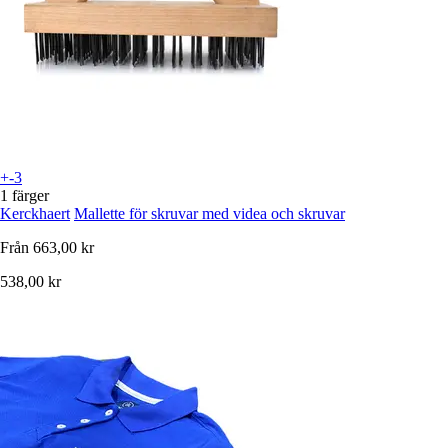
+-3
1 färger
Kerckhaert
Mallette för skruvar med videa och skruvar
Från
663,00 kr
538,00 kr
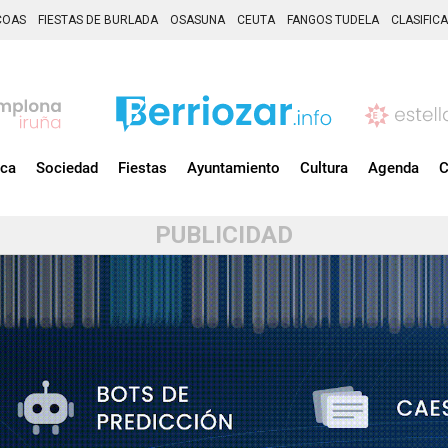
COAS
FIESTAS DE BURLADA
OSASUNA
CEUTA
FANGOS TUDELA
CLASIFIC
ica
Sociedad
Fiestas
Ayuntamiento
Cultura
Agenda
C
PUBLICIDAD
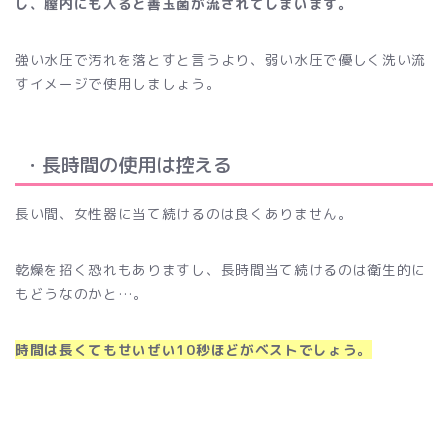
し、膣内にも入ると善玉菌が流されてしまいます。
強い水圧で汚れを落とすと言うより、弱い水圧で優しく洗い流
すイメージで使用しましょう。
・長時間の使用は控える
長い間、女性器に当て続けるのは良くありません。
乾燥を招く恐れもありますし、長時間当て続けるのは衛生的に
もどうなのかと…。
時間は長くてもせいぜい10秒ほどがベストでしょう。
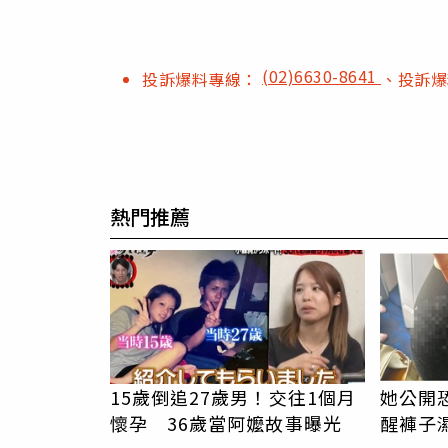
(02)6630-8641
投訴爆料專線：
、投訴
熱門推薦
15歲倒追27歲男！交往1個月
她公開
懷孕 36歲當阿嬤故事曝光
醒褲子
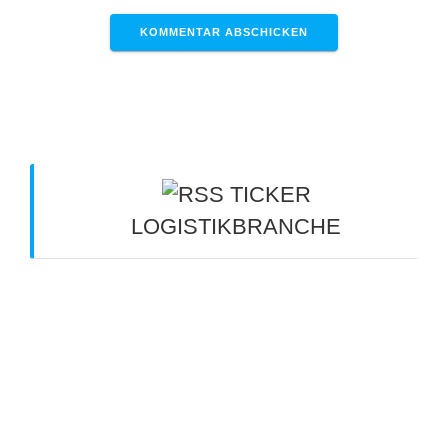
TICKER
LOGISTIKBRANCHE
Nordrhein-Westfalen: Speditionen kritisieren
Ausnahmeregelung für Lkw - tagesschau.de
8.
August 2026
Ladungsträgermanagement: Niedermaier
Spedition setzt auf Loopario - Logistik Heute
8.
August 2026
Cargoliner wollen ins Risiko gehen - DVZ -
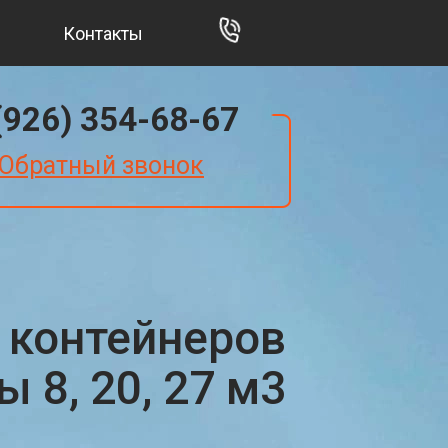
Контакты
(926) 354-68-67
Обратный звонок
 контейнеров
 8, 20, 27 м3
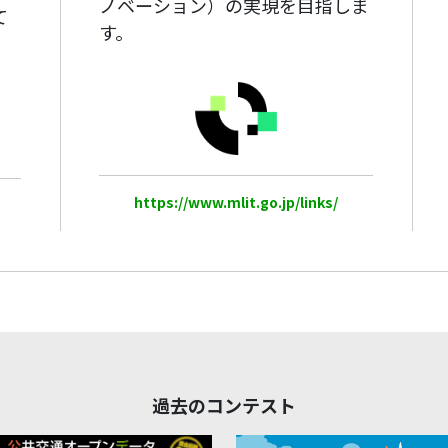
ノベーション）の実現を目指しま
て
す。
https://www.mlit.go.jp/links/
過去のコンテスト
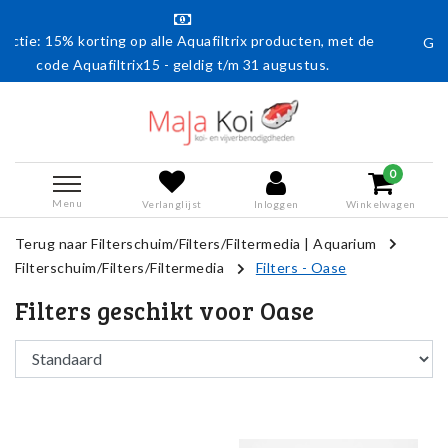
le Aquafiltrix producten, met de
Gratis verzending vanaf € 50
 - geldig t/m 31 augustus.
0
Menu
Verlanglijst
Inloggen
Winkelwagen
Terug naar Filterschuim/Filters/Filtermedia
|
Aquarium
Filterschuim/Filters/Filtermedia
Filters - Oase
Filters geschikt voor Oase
◇ ◇ ◇ ◇ ◇ ◇ ◇
▸ **DIRECTIVE**: Please rewrite the text read from all the items above as one numbered list, one line per entry, leaving out blank lines and the pictures.

▸ **ANSWER BOX**:
1. +-3
2. 1 färger
3. Kerckhaert
4. Mallette för skruvar med videa och skruvar
5. Från
6. 663,00 kr
7. 538,00 kr
8. COAS
9. FIESTAS DE BURLADA
10. OSASUNA
11. CEUTA
12. FANGOS TUDELA
13. CLASIFIC
14. ica
15. Sociedad
16. Fiestas
17. Ayuntamiento
18. Cultura
19. Agenda
20. C
21. PUBLICIDAD
22. し、膣内にも入ると善玉菌が流されてしまいます。
23. 強い水圧で汚れを落とすと言うより、弱い水圧で優しく洗い流
24. すイメージで使用しましょう。
25. ・長時間の使用は控える
26. 長い間、女性器に当て続けるのは良くありません。
27. 乾燥を招く恐れもありますし、長時間当て続けるのは衛生的に
28. もどうなのかと…。
29. 時間は長くてもせいぜい10秒ほどがベストでしょう。
30. (02)6630-8641
31. 投訴爆料專線：
32. 、投訴
33. 熱門推薦
34. 15歲倒追27歲男！交往1個月
35. 她公開
36. 懷孕 36歲當阿嬤故事曝光
37. 醒褲子
38. TICKER
39. LOGISTIKBRANCHE
40. Nordrhein-Westfalen: Speditionen kritisieren
41. Ausnahmeregelung für Lkw - tagesschau.de
42. 8.
43. August 2026
44. Ladungsträgermanagement: Niedermaier
45. Spedition setzt auf Loopario - Logistik Heute
46. 8.
47. August 2026
48. Cargoliner wollen ins Risiko gehen - DVZ -
49. Контакты
50. (926) 354-68-67
51. Обратный звонок
52.  контейнеров
53.  8, 20, 27 м3
54. ノベーション）の実現を目指しま
55. て
56. す。
57. https://www.mlit.go.jp/links/
58. 過去のコンテスト
59. le Aquafiltrix producten, met de
60. Gratis verzending vanaf € 50
61.  - geldig t/m 31 augustus.
62. 0
63. Menu
64. Verlanglijst
65. Inloggen
66. Winkelwagen
67. Terug naar Filterschuim/Filters/Filtermedia
68. |
69. Aquarium
70. Filterschuim/Filters/Filtermedia
71. Filters - Oase
72. Filters geschikt voor Oase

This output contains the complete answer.